Preview

F1 2010 Preview (PS3)

There's a reason why most men will never get the chance to drive an F1 car. Strapping ourselves in for a final look at F1 2010 before it's release later this month, our first thoughts were, “I wonder what will happen if I try and drive over an engineer.” Somewhat luckily, Codemasters Birmingham have been hard at work to ensure this is the richest, most authentic F1 sim this generation, so our bloodlust was quashed rather quickly.

It's impossible to get into a race without noticing the GRID inspired menu set-up; a design that's beginning to grate now we've seen it a few times. Information is clear and you'll always be prodded with tips that might improve your performance, but the Hollywood style billboard effect feel a little out of place here. It certainly works on the aforementioned title and indeed Dirt 2, but we would have liked witnessing a subtle overhaul to tune itself in with the Formula 1 brand. Although this is only nitpicking, the current sloth-like loading times need to be shortened when the final product arrives.

That is so 2009. Expect a fully licensed 2010 line-up when the game's released

This title has been developed for the 'experience,' so we were glad to see flexible driving options available. Depending on your preferences, F1 2010 can provide a tough-as-nails simulation, or it can give you the stabilisers to sharpen your ability. Without any driving assists on, this is a real challenge. Finding a racing line is simple enough, but having the skill to pull off a successful overtake without braking and traction control will have players pulling their hair out (And boy, that's tough through a helmet). The difficulty is brilliantly pitched, as hardcore racing fans will reap the rewards from investing time in the game. The virtual professionals alongside you have no mercy, so eliminating mistakes from your race is the only method of gaining success.

On the flipside, difficulty can be toned down for those who need it.

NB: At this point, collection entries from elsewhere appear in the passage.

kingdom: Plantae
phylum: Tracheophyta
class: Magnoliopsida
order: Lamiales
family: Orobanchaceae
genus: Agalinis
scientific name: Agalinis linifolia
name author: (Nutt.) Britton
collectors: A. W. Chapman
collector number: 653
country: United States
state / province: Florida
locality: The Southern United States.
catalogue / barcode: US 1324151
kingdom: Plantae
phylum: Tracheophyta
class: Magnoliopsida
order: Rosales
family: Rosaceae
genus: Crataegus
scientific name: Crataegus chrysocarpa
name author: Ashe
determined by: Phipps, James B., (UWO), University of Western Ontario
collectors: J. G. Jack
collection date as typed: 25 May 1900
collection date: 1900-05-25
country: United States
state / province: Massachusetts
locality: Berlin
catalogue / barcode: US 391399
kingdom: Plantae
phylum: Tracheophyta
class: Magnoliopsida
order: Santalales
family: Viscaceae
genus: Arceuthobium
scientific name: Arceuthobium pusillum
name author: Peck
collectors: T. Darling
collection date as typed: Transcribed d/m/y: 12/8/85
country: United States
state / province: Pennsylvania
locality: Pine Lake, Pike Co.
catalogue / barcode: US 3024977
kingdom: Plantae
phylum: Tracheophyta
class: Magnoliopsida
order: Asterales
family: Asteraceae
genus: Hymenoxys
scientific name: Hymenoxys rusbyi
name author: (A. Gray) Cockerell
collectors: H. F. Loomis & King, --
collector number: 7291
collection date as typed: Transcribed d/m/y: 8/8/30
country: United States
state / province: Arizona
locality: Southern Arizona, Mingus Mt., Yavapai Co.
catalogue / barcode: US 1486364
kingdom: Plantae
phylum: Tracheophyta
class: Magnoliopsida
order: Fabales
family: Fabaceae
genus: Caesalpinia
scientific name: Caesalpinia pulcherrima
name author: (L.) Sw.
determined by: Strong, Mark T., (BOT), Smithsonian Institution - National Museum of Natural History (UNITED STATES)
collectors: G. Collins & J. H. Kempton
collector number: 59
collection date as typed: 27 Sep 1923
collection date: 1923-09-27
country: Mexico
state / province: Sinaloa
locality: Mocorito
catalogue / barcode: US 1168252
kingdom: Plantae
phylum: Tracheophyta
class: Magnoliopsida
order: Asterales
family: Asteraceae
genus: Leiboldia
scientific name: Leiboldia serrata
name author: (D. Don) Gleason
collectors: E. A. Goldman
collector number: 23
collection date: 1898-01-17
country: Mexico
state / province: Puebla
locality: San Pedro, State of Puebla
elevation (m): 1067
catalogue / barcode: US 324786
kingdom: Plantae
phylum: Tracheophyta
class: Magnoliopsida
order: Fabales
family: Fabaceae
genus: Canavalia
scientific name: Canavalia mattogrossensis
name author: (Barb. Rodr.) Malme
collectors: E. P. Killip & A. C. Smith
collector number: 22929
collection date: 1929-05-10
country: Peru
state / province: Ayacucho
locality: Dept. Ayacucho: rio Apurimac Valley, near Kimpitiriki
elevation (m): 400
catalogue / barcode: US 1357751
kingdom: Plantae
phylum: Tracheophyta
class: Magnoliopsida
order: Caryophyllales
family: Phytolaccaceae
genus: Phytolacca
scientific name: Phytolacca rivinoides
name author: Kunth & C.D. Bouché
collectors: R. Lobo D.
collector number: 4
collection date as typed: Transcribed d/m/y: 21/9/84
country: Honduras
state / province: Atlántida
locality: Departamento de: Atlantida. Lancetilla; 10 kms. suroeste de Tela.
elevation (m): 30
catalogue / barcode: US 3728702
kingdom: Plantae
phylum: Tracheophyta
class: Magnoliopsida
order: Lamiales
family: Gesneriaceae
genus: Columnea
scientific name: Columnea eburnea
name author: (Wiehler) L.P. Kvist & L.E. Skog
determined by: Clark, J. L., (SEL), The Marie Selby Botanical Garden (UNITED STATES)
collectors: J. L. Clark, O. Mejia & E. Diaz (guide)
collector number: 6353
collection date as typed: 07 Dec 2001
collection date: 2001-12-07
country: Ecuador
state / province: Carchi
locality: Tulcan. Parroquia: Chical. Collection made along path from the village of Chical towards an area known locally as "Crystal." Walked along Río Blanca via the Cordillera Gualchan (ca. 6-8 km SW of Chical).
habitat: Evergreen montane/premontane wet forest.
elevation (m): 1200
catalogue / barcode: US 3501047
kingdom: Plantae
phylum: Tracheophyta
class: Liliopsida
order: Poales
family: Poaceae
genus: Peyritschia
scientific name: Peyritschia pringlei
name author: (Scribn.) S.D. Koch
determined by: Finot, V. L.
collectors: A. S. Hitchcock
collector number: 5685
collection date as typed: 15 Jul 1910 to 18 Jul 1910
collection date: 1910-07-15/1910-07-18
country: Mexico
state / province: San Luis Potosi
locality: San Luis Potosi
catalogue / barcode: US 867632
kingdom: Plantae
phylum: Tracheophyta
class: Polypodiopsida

The usual automatic braking and racing line options provide a platform to improve your skills, and also enjoy the game more if you're struggling on default settings. Even with the assists on, there's no need to worry that you'll lose the realism of the sport, as you'll still have plenty of tough decisions to make during a race. Some real dogfights appear on track when you're trying to get past an opponent, and if you're not careful, they can end in disaster. Chasing Vettel for pole position, we were horrified to see the front of our car clip his rear tyre, resulting in us both spinning out of control. Similarly, things can turn in your favour, so gaining a few extra places is never out of the question if somebody in front makes a hash of things. It's this uncertainty, and the feeling that anything can happen at any time, that makes F1 2010 so intriguing.

Dynamic weather makes things more interesting, as you're never safe until you're across the line

Although we didn't experience the career mode, our time with the game started off as an unknown driver sitting in front of the press. Questions were thrown our way in a scene that will decide which team you begin your career with in the full game. It's neatly placed, and harps back to the notion that Codemasters want you to experience the Formula 1 way of life, and not just proceedings on track. We expect to see many more social situations like this when the game hits stores.

After racing each of the tracks on offer in this preview build, we can safely say the thrills and spills of an F1 season are here in abundance. We stormed through Catalunya, winning the race comfortably even though the qualifying session was sprinkled with rain. On race day however, the sky cleared and we guided Mark Webber to victory with a Red Bull one-two. Place us in Monte Carlo, and things changed dramatically. Plenty of tight bends meant we limped to a 7th place finish after qualifying in 8th position. Just like the real thing, you need a solid weekend's work to win a Grand Prix, and have to consistently perform better than your opponents to be the best.

19 tracks are on offer, including the brand new South Korea “Yeongam” route

To top it all off, F1 2010 is a bit of a looker. A dynamic weather system can change a comfortable race into a tricky test of nerves, and the visuals themselves are excellently produced. Not many games make us wince when we crash, but seeing debris fly off our finely-sculpted car certainly left a twinge of regret for pushing it so hard. There's an air of responsibility about the game that has been missing in previous F1 titles; if you mess up, your team will let you know.

With under a month until release, there's time for a few tweaks to be made to this title. At this point the frame rate drops when things get hectic, but expect that to be ironed out. We're also eagerly awaiting the Nicole Scherzinger DLC pack, which allows an American pop princess to sit back and soak up your earnings between races. Until then, F1 2010 is looking like a comprehensive and challenging release for those who love a smattering of g-force.

Most anticipated feature: Living the life of an F1 driver, who can resist that?